WORK REQUEST 1 :: From the records, return every line starting at the one that contains "edge. (357, 533)." and ending after the one that contains "This screenshot has width=960, height=540. In". Copy them verbatim.

PASSAGE PROVIDED ::
-*-
It’s an exciting one, this...
It’s not often that we get involved with Exclusive, Single-Cask bottlings direct from the distilleries themselves, as there’s generally much better value to be had from independent bottlings. We do lots of them instead. Lots and lots.
Every now and then though, something comes along that wouldn’t usually be available on the independent market.
This is one such bottling. A (very, very rare) Peated Balblair. Well, I say that – it’s actually a Balblair that’s been stored in a cask previously used to hold Peated Whisky. Sort of Peated through the medium of cheating. A Cheaty-Peaty whisky if you will.
Now – I’ll not bore you too much with a potted history of Balblair, but it does have the honour of being one of the distilleries I’ve visited personally, so I can tell you the interesting bits through the medium of slightly incompetent photos:
Firstly – if you’re travelling up to Balblair on the sleeper train from London to Inverness, you’re going to need a buffet. This is what said buffet looks like if you spend almost £100 of someone else’s money on M&S goodies:
Not pictured, a Caterpillar cake. We’d already eaten that
Secondly – even if an M&S buffet is on the cards, you’re going to want to bring a backup selection of Corn-based snacks. Well, you are if you’re Neil from off of Caskstrength anyway:
If anything, that is too many corn-based snacks
Thirdly (and this is more of a note to self) – This is not an adequate breakfast:
Fourthly (is that even a word?) – They make nice whisky at Balblair. Fact. They make it in this:
Massive, it is.
Fifthly (I’m not even convincing myself anymore) – Single cask official bottlings of Balblair are a comparatively recent affair – in fact, here’s an image of Distillery Manager John MacDonald with the first ever one, bottled in late 2011 when I was up at the launch of the new visitor’s centre (well worth a look in if ever you’re up there).
-*-
WORK REQUEST 2 ::
Answer these from the Balblair post:
(a) What had the cask holding this Balblair previously been used for?
(b) Between which two cities does the sleeper train mentioned in the post run?
(c) When was the first single cask official bottling of Balblair bottled?

INFORMATION PROVIDED ::
-*-
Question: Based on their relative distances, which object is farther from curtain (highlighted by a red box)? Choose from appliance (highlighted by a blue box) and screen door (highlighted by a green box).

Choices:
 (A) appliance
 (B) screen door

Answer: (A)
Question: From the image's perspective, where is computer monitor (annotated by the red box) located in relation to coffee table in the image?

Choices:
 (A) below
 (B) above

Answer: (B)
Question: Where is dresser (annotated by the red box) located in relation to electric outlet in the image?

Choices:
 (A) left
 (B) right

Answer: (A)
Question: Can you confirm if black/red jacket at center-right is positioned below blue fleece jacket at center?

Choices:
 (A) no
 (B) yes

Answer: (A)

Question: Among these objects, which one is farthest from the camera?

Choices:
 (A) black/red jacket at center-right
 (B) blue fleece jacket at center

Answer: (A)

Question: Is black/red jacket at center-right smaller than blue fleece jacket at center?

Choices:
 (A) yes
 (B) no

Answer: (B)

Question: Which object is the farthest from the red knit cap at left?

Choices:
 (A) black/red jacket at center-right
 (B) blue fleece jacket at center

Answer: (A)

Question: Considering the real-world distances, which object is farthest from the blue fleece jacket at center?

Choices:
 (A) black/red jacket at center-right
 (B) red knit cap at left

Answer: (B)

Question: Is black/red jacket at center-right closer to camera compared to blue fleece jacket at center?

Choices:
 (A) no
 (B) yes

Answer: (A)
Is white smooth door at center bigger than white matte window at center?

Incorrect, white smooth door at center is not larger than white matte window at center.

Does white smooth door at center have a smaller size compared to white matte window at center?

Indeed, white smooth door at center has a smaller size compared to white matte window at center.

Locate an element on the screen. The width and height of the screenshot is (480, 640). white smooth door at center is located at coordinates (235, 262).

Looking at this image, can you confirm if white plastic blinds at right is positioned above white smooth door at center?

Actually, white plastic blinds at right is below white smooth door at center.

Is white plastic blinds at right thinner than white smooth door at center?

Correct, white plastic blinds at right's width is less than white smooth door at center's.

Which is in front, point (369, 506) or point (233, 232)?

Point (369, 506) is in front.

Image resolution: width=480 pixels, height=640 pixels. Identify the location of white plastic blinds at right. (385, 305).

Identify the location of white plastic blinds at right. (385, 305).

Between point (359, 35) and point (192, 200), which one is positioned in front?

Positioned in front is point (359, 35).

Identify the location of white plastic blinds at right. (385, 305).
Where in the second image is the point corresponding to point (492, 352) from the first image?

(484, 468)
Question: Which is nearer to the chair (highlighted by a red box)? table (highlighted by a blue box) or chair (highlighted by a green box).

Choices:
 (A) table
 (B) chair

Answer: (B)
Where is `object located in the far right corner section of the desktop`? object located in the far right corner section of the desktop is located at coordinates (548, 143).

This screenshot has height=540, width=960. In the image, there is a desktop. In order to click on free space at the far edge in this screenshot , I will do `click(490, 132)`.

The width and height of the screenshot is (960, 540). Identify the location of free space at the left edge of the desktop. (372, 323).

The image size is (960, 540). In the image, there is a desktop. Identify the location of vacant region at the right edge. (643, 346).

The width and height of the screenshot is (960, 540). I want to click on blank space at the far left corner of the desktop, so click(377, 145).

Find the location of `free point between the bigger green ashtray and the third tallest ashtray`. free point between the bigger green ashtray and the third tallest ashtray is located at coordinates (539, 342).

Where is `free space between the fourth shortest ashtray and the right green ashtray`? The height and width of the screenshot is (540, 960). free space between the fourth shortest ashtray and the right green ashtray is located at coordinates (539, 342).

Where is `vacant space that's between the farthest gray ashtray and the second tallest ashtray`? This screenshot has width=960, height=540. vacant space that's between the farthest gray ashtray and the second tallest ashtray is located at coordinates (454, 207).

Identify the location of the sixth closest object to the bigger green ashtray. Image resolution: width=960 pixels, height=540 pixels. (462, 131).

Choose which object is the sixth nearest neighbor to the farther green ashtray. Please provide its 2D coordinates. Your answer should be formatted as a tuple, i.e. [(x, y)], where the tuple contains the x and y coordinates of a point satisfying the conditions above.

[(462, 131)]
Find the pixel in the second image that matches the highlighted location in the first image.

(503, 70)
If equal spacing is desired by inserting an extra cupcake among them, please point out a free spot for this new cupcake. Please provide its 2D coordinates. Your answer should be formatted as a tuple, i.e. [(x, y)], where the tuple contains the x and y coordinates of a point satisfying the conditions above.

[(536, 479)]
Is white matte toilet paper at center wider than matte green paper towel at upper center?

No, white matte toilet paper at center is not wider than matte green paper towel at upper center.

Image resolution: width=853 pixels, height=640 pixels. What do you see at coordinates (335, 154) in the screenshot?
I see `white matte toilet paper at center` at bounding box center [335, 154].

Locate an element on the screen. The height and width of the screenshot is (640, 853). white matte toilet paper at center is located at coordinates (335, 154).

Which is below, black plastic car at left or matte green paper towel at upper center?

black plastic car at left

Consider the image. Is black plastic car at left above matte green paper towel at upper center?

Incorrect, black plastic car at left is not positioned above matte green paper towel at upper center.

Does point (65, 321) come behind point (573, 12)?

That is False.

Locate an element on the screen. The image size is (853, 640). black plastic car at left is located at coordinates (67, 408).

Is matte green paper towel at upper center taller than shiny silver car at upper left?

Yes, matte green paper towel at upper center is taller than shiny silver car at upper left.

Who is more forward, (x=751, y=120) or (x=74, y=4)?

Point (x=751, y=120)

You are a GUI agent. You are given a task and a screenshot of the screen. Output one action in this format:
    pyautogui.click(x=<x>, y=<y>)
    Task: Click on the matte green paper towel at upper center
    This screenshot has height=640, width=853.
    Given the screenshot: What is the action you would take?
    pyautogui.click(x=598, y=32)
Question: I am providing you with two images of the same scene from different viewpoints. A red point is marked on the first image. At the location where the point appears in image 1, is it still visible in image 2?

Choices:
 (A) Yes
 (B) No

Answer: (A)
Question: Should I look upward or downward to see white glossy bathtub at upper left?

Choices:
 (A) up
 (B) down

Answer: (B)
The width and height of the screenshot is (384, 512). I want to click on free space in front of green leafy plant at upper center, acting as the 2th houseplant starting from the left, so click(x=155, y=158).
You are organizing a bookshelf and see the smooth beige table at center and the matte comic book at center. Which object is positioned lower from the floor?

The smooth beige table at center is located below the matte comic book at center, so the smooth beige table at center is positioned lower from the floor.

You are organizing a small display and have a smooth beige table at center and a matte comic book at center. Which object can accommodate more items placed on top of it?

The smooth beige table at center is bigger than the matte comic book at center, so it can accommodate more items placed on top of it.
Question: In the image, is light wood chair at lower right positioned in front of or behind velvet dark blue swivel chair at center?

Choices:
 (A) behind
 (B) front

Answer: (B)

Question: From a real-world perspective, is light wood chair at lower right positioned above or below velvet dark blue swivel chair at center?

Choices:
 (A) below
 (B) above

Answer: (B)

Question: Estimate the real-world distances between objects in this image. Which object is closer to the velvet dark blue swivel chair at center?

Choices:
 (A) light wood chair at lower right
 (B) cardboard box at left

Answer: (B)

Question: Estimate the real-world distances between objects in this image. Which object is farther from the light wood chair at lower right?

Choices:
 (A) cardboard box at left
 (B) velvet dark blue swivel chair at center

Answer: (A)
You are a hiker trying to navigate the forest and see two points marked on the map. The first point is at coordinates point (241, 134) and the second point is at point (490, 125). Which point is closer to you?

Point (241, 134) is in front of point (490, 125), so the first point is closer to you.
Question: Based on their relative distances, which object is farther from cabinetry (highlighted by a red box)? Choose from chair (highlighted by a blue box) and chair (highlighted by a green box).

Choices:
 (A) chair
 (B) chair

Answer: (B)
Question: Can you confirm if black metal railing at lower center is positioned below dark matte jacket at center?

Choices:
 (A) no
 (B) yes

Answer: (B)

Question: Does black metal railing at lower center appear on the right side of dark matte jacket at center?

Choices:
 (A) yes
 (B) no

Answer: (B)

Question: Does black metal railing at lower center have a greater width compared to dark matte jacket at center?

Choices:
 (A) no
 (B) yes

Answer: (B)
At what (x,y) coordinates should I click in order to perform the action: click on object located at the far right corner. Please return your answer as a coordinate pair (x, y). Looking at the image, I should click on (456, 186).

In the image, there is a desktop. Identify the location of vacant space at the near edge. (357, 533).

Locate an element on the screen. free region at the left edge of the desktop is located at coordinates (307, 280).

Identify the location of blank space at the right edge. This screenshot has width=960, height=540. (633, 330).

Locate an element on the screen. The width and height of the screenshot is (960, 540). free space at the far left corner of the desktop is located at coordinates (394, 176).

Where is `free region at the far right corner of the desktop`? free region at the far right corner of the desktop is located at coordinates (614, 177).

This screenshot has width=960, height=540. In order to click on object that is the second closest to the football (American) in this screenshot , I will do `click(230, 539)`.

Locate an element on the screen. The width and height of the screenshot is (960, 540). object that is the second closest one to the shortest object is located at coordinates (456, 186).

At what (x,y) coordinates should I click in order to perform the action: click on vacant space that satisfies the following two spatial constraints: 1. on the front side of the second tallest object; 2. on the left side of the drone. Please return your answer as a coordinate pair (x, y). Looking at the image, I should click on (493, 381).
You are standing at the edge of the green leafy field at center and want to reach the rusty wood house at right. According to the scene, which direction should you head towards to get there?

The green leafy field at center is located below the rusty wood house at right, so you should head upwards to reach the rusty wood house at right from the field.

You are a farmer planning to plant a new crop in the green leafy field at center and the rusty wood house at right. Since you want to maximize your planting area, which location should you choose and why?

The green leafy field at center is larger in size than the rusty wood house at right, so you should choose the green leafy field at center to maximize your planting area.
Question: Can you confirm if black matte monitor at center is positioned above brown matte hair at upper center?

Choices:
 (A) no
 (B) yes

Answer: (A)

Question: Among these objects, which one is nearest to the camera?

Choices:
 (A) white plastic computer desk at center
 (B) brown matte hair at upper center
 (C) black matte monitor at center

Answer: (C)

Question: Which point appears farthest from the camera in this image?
-*-
EXERCISE SOLUTION 1 ::
In the image, there is a desktop. Identify the location of vacant space at the near edge. (357, 533).

Locate an element on the screen. free region at the left edge of the desktop is located at coordinates (307, 280).

Identify the location of blank space at the right edge. This screenshot has width=960, height=540. (633, 330).

Locate an element on the screen. The width and height of the screenshot is (960, 540). free space at the far left corner of the desktop is located at coordinates (394, 176).

Where is `free region at the far right corner of the desktop`? free region at the far right corner of the desktop is located at coordinates (614, 177).

This screenshot has width=960, height=540. In order to click on object that is the second closest to the football (American) in this screenshot , I will do `click(230, 539)`.

EXERCISE SOLUTION 2 ::
(a) Holding peated whisky.
(b) London and Inverness.
(c) Late 2011.